Re: puzzles, coin weighing, coding

[Dung Trong Nguyen <nguyen@jaist.ac.jp>]

Hi forks, 

Life is so bored here as everywhere ha' :(

Vu~ Quo^'c Hu`ng wrote:

> Sorry ca'c ba'c, ho^m qua tui ngoi la^u tren truong ne^n me^.t va`
> viet nha^`m 15 coins tha`nh 13 coins. De^~ hieu la` khi puzzle of 12
> coins co' lo+`i giai thi` 13 coins cu~ng co'.

> Khi bo.n to^i ddo^' nhau ba`i 112 coins, to^i co' anh ba.n chi? ra
> ca'ch so sa'nh 5-5 o+? ngay la^`n dda^`u, neu le^.ch ca^n ha('n
> va^~n ti`m ra lo+`i gia?i !?, => bai` to'an co' lo+`i gia?i cho ca? 
> truong ho+.p 15 coins !! Nhu+ng to^i k0 nho+' ha('n ca^n nhu+ the^'
> na`o vi` qua' la^u roi.

> Ba'c na`o co' y' gi` hay khi so sa'nh 5-5 ?

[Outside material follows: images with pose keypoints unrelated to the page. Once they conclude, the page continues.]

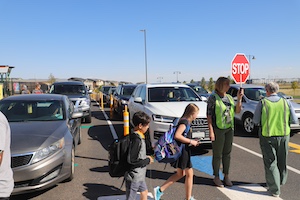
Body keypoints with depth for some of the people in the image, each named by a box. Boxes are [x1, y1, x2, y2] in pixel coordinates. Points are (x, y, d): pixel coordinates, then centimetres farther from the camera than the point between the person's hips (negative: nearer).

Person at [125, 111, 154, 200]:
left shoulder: (138, 136, 4)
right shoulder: (136, 139, -26)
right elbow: (132, 160, -27)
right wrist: (147, 160, -16)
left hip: (139, 175, 9)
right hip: (134, 176, -9)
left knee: (144, 192, 26)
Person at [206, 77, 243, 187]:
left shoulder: (229, 97, 11)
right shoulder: (213, 97, -8)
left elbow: (237, 111, 8)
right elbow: (209, 115, -11)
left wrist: (239, 98, -5)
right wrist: (211, 131, -17)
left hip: (229, 128, 6)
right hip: (218, 129, -6)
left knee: (227, 153, 12)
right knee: (217, 154, 3)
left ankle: (226, 176, 24)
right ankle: (216, 177, 16)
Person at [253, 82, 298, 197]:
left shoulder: (262, 103, -9)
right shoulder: (286, 102, -4)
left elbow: (255, 121, -7)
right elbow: (294, 121, -2)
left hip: (267, 136, -3)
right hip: (283, 135, 3)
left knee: (270, 163, 7)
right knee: (281, 161, 22)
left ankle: (275, 189, 9)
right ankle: (281, 180, 43)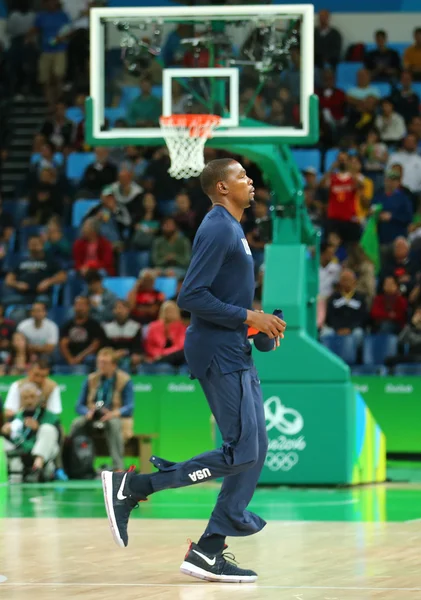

Consider the problem of n coins numbered. We will write down the
results of the three weightings as a triple like this:

	<?, ?, ?>

Where each slot can be either e(qual), l(ighter), or h(eavier). The
number of all possible triples is 3x3x3 = 27.

If from a triple we can state a coin is the fake, then we also can
state that the fake is lighter or heavier than a genuine if the triple
isn't <e, e, e>.  Because it is only information one based on, a
triple can lead to at most one statement (which coin is the fake and
about its weight if possible). One can see that for n coins problem
there are either 2n or 2(n - 1) + 1 different possible statements,
depend on the triple <e, e, e> in use or not.  In either case we have:

	2n - 1 <= 27

or

	n <= 14

We can repeat this argument to show that 14 coins problem is
unsolvable by a similar scheme of resolution [VQH]. It seems actually
unsolvable but a subtler proof may be required.

Needless to say no man can solve 15 coins problem.